This relatively short but physically demanding walk mostly follows rarely visited public pathways that meander through this beautiful suburban gully linking parts of Randwick and Coogee. Take a hat, good walking shoes, sunscreen and a bottle of water. There are no public toilets on the walk. The pathways are well made, with attractive low sandstone side walls and pretty plantings.
The walk is on one of the gullies which run down from the ridges at Randwick towards Coogee. To the west is the famouse Fred Hollows Reserve (or the Glebe Gully), a remarkable survival of the rainforests that used to fill the gullies. The Ritchard and Pauling Avenues gully, on the other hand, has been fully developed for suburban housing, though there is still substantial enough greenery to give you an idea of what a tropical paradise the gully must have been.
The walk begins on the eastern side of Carrington Road, Randwick between numbers 111 and 109 (opposite the junction with Glebe Street). There are 104 steps and some level areas on the descent down. There is a street light at the top and after a short dog-leg half way down, another street light, but would likely be quite dark at night. When you reach the bottom and exit the walkway, you will be at the junction of Ritchard and Pauling Avenues.
Lowest Point of the Gully
You are now near the lowest point of the gully surrounded by large surburn homes and huge trees. The locals here will tell you that, though other streets may claim the same, Ritchard and Pauling Avenues are the area's premier streets! Pauling Avenue was partly known Court Street until August 1929 when it was renamed after Thomas G. Pauling, an East Ward Randwick Alderman from 1924 to 1927 who died suddenly in 1927. One of the things that makes this area so attractive is in the canopy cover from the large, mature street and garden trees.

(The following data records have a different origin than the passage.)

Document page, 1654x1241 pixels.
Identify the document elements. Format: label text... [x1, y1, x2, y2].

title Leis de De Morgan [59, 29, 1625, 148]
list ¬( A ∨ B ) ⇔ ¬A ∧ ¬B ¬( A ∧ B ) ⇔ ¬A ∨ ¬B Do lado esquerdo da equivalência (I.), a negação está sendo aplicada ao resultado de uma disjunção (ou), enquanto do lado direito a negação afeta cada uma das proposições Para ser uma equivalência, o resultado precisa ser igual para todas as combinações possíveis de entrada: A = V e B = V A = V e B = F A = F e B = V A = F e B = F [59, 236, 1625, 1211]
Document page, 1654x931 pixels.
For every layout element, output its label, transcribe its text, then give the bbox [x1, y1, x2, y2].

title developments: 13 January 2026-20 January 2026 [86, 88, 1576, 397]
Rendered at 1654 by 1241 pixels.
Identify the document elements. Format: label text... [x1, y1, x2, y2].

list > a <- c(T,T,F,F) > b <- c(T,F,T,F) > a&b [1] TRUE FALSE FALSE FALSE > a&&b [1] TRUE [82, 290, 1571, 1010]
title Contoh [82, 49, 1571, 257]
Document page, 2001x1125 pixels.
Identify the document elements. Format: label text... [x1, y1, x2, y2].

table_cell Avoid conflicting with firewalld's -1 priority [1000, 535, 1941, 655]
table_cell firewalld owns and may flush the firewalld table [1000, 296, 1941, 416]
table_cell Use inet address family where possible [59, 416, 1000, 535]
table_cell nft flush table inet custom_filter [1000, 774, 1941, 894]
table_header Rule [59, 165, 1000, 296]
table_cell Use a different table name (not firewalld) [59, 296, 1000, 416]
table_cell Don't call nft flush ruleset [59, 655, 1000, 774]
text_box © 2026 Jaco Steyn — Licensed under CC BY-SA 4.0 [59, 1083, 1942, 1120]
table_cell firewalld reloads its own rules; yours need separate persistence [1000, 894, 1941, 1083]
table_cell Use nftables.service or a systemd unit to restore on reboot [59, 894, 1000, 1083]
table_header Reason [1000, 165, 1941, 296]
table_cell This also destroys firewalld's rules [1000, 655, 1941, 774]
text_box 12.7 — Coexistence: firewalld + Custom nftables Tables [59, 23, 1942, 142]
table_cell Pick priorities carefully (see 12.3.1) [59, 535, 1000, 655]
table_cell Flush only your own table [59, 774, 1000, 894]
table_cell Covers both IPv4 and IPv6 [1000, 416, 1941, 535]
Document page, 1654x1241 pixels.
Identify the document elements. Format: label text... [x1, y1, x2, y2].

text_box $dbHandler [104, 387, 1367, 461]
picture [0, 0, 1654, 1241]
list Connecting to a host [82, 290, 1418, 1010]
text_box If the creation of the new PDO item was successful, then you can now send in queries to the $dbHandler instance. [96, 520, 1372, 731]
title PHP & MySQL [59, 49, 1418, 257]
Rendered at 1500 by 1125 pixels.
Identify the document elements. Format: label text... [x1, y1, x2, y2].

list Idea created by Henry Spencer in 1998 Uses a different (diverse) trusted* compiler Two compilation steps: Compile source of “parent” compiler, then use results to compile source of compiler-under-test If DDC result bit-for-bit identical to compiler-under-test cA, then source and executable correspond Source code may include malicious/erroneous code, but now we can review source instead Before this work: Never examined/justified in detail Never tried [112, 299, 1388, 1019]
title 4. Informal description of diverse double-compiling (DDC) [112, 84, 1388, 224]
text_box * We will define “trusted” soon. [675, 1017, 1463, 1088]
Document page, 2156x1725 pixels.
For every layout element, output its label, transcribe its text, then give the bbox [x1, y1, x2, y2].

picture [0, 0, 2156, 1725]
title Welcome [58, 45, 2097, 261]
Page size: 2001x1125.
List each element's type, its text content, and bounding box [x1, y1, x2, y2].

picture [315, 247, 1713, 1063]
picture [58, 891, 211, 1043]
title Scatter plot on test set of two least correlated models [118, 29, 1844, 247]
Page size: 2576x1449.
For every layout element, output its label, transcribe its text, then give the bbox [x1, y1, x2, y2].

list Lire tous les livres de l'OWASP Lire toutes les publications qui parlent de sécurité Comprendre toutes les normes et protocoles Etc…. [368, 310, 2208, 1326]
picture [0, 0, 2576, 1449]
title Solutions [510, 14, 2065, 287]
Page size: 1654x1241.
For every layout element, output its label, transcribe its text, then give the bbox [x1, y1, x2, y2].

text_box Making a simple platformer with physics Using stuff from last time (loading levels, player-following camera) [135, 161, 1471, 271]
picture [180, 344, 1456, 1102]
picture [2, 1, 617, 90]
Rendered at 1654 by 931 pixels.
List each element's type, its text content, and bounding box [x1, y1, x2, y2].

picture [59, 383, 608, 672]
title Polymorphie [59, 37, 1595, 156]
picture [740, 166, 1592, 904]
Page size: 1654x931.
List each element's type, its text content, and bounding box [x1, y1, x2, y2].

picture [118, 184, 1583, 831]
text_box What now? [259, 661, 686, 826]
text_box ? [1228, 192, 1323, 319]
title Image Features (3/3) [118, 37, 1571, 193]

Steep Uphill Climb Begins!
The pathway continues uphill. This next section is only 88 metres long but the steep ascent and many steps makes it seem much longer. After a short level walk, there are 112 steps up to rejoin Ritchard Avenue.
Third Section - Another Steep Ascent
When you rejoin Ritchard Avenue cross the street and follow the pathway between numbers 48 & 50 up the flights of stairs. As well as some level pathways along this section, there are also another 65 steps to the top at Moira Crescent.
The route of the walk takes us left along Moira Crescent and then left into Marcel Avenue. After 300 metres you will rejoin Carrington Road (160 metres north of your starting point). The Moira Crescent and Marcl Avenue area has a wonderful eclectic mix of architectual styles ranging from Federation, Arts & Crafts, Art Deco, Art Noveau and post-war Ocean Liner styles. If you like, you can spend some extra time to explore the area, note the architecture and some of the interesting building names. It would also be a very pleasant place to live.
All up, you will have walked 710 metres and gone up and down 350 steps. Your thirsty work can be rewarded by visiting the cafes clustered around the junction of Clovelly Road and Mount Street.